Endlich in aller Ruhe schreiben, das erhofft sich die Autorin von der Zeit. Keine Kinder reisen mit, die bespielt werden wollen und dann, wie aus heiterem Himmel steht die 20-jährige Sarah mit ihrem Hund Habibi vor der Tür und bittet um Unterkunft. Die Erzählerin kennt Sarah seit sie ein Kind ist, denn sie war mit ihrer Mutter Marieluise bekannt. Marieluise ist mit ihrem Mann Jakob jedoch vor Jahren nach Israel ausgewandert und sie wurden dort vor fünf Jahren ermordet. Die Erzählerin hatte geschrieben, aber nie eine Antwort erhalten. Auch Sarahs Halbbruder Daniel ist tot und ihr Bruder Noah hat sich das Leben in Israel vor gut sieben Monaten genommen. Die Erzählerin kann diese junge Frau nicht einfach auf die Zeit nach dem Urlaub vertrösten, sie nimmt sie mit. Josefine, die Freundin und Psychologin, zweifelt, ob das eine gute Idee ist, diese junge Frau mit ihren Traumata auf eine einsame Insel zu verfrachten. Medikamente werden gehortet.
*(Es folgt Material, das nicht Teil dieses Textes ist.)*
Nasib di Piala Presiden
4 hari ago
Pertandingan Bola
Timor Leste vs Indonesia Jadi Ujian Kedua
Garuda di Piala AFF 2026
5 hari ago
Die Reise beginnt und dabei sind außer der Erzählerin, ihrem Mann Bruno, Sarah, Josefine, noch ihr Mann Willi und die jungen Frauen Maya und Filippa, die sich gleich zu Sarah hingezogen fühlen.
Die Insel jedoch bietet mit ihren zwei Fischerhütten kaum Ausweichmöglichkeiten. Wieder muss die Erzählerin auf ihren ruhigen Schreibplatz verzichten, denn dort wohnt nun Sarah. Zwischen dem Meer mit all seinen Schattierungen, den wild wachsenden Kräutern wie Rosmarin, Thymian oder Salbei gelangt der Erzählerin jedoch keine Entspannung. Sie wird von den Erinnerungen an Sarahs Eltern eingeholt, an die Zeit in Hamburg und Berlin.
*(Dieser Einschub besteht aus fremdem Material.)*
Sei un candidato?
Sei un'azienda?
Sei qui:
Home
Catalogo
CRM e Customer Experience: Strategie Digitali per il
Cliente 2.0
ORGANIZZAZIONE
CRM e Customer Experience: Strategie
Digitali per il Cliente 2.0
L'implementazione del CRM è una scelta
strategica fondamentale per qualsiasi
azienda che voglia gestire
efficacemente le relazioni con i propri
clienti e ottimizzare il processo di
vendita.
Sarah, das spüren die anderen, trauert um ihren Bruder, mit dem sie eigentlich in Berlin neu anfangen wollte. Er, der Astronom werden wollte, hat sich, nachdem er Sarah eine SMS geschickt hat, von einem Observatorium gestürzt.
Sarahs Gemütsschwankungen beeinflussen die kleine Gruppe. Und dann legt Sarah ihr Krankentagebuch der Erzählerin aufs Bett. Sie beginnt zu lesen und erfährt, dass das Mädchen nach seinem fünfzehnten Lebensjahr, der Zeit als die Morde geschahen, mehrmals versucht hatte, sich umzubringen. In der Psychiatrie sucht sie nach der richtigen Therapie. Klar wird auch, wer die Eltern ermordet hat. Es war Daniel, einer der drogenabhängigen Söhne Jakobs aus erster Ehe. Seltsam kalt und selbstkontrolliert erinnert die Erzählerin das Paar Marieluise und Jakob. Er hasst die Deutschen und benimmt sich aber preußischer als jeder Deutscher. Auch Marieluise ist die Intellektuelle, die keine Gefühle den Kindern zeigt und mit ihren Phobien kämpft. Es muss sehr viel Streit in Israel gegeben haben, zumal Jakob immer religiöser wurde und Marieluise sogar konvertierte. Bei ihrem letzten Telefonat mit der Erzählerin berichtet sie, das sie nach Deutschland zurückkehren will.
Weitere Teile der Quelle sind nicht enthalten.